A. Reasonable Hourly Rate
As noted, courts in the Second Circuit follow the forum rule, which dictates that “courts
should generally use the hourly rates employed in the district in which the reviewing court sits in
calculating the presumptively reasonable fee.” Simmons v. N.Y.C. Transit Auth., 575 F.3d 170,
174 (2d Cir. 2009) (citations and internal quotation marks omitted). In the Eastern District of
New York, courts in recent years have approved hourly rates from $300 to $450 for partners in
law firms, $200 to $325 for senior associates, and $100 to $200 for junior associates. Sass v.
MTA Bus Co., 6 F. Supp. 3d 238, 261 (E.D.N.Y. 2014) (collecting cases); In re Nassau Cty. Strip
Search Cases, 12 F. Supp. 3d 485, 498 (E.D.N.Y. 2014); Hargroves v. City of New York, 2014
WL 1271039, at *4 (E.D.N.Y. Mar. 26, 2014); Gray v. Toyota Motor Sales, U.S.A., Inc., 2013
WL 3766530, at *5 (E.D.N.Y. July 16, 2013). Courts in this district have awarded rates of
between $70 and $100 per hour for work done by paralegals. Roberts v. United Parcel Serv.,
Inc., 2016 WL 1425766, at *2 (E.D.N.Y. Mar. 16, 2016), report and recommendation adopted
by, 2016 WL 1441318 (E.D.N.Y. Apr. 8, 2016).

• [Written tasks]:
1. Copy out the passage on reasonable hourly rates word for word, starting at "A. Reasonable Hourly" and ending at "associates. Sass v.".
2. Duplicate, line for line, the part of the records starting at the line containing "collectors: H. Jackson" and ending at the line containing "collector number: 784", including both of those lines.

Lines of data
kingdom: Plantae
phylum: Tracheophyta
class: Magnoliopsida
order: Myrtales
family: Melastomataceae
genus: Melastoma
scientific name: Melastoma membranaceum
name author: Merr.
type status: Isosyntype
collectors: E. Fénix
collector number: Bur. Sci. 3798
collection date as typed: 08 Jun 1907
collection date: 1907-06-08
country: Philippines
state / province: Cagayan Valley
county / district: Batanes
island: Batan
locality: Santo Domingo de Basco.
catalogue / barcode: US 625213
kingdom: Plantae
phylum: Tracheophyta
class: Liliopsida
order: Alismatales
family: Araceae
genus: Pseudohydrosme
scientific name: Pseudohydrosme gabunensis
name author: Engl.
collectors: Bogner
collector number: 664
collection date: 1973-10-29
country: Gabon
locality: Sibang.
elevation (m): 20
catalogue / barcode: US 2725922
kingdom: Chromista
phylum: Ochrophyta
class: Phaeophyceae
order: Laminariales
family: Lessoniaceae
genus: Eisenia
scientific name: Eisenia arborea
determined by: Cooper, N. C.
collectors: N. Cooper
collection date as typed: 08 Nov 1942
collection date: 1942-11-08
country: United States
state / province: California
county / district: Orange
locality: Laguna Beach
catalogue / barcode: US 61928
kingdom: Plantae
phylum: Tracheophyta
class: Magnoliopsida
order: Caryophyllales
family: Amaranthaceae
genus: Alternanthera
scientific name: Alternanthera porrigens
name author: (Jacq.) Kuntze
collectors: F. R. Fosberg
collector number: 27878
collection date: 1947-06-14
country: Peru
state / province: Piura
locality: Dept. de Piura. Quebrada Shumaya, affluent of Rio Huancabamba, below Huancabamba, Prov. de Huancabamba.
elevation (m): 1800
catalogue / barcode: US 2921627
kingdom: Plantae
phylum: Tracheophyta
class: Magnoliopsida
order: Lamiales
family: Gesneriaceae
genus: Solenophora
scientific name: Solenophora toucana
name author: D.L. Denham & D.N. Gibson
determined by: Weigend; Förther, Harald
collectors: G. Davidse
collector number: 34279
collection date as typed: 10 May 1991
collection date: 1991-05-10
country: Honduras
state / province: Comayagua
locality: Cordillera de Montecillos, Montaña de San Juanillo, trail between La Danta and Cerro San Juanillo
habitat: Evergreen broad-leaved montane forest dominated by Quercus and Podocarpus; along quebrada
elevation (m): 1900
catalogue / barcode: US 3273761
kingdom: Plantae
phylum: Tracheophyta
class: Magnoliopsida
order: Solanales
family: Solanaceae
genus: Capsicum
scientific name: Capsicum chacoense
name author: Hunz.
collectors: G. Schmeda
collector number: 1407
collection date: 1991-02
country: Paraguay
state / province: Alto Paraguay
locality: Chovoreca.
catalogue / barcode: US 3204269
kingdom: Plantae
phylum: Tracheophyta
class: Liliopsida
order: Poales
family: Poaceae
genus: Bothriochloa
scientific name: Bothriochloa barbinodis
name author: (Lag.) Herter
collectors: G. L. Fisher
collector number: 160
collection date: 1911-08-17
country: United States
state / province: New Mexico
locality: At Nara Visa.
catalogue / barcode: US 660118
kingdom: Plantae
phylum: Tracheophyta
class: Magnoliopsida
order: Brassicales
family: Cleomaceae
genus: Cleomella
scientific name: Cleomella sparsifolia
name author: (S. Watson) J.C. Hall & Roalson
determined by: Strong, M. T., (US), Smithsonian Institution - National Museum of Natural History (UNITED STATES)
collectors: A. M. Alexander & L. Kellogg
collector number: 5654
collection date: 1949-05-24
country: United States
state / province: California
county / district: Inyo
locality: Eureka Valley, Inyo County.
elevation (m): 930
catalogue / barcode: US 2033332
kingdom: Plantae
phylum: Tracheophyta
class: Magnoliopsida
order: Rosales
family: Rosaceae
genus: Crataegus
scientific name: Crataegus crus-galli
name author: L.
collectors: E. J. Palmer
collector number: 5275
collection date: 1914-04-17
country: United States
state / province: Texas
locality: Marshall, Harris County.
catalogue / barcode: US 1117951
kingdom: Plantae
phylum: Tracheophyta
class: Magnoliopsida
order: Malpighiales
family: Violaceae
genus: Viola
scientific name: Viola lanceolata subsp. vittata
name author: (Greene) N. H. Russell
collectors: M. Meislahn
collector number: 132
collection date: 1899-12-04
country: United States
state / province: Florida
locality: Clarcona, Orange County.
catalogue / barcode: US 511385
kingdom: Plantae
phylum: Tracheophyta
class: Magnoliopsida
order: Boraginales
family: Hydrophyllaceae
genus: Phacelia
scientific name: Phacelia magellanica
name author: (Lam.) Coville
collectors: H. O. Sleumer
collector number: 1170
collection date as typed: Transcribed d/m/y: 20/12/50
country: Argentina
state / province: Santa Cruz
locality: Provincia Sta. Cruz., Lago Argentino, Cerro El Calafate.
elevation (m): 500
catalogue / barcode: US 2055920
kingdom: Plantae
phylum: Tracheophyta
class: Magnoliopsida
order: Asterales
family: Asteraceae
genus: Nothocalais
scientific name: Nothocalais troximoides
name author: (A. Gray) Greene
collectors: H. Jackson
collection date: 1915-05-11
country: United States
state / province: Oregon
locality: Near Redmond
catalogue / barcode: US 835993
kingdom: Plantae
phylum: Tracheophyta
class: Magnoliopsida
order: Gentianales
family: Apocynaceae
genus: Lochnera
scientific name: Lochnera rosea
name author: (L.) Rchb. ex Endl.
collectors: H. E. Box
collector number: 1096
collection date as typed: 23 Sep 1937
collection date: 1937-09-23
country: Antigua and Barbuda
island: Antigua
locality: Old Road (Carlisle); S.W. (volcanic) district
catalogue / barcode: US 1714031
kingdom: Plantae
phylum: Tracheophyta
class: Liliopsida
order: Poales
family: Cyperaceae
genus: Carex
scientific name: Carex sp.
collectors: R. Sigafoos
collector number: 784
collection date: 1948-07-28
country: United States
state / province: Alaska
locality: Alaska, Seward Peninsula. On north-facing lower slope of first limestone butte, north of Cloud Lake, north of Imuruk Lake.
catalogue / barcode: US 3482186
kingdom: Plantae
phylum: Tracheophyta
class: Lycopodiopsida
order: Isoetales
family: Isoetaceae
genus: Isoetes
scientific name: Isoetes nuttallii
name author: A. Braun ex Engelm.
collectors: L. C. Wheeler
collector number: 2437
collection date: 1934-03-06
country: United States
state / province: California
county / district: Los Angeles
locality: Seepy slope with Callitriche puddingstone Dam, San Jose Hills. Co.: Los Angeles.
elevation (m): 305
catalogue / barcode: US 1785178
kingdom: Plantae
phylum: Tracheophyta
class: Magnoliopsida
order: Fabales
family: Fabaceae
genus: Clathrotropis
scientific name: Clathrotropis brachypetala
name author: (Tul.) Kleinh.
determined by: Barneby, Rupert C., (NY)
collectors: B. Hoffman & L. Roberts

• [Solutions to the problems]:
1.
A. Reasonable Hourly Rate
As noted, courts in the Second Circuit follow the forum rule, which dictates that “courts
should generally use the hourly rates employed in the district in which the reviewing court sits in
calculating the presumptively reasonable fee.” Simmons v. N.Y.C. Transit Auth., 575 F.3d 170,
174 (2d Cir. 2009) (citations and internal quotation marks omitted). In the Eastern District of
New York, courts in recent years have approved hourly rates from $300 to $450 for partners in
law firms, $200 to $325 for senior associates, and $100 to $200 for junior associates. Sass v.

2.
collectors: H. Jackson
collection date: 1915-05-11
country: United States
state / province: Oregon
locality: Near Redmond
catalogue / barcode: US 835993
kingdom: Plantae
phylum: Tracheophyta
class: Magnoliopsida
order: Gentianales
family: Apocynaceae
genus: Lochnera
scientific name: Lochnera rosea
name author: (L.) Rchb. ex Endl.
collectors: H. E. Box
collector number: 1096
collection date as typed: 23 Sep 1937
collection date: 1937-09-23
country: Antigua and Barbuda
island: Antigua
locality: Old Road (Carlisle); S.W. (volcanic) district
catalogue / barcode: US 1714031
kingdom: Plantae
phylum: Tracheophyta
class: Liliopsida
order: Poales
family: Cyperaceae
genus: Carex
scientific name: Carex sp.
collectors: R. Sigafoos
collector number: 784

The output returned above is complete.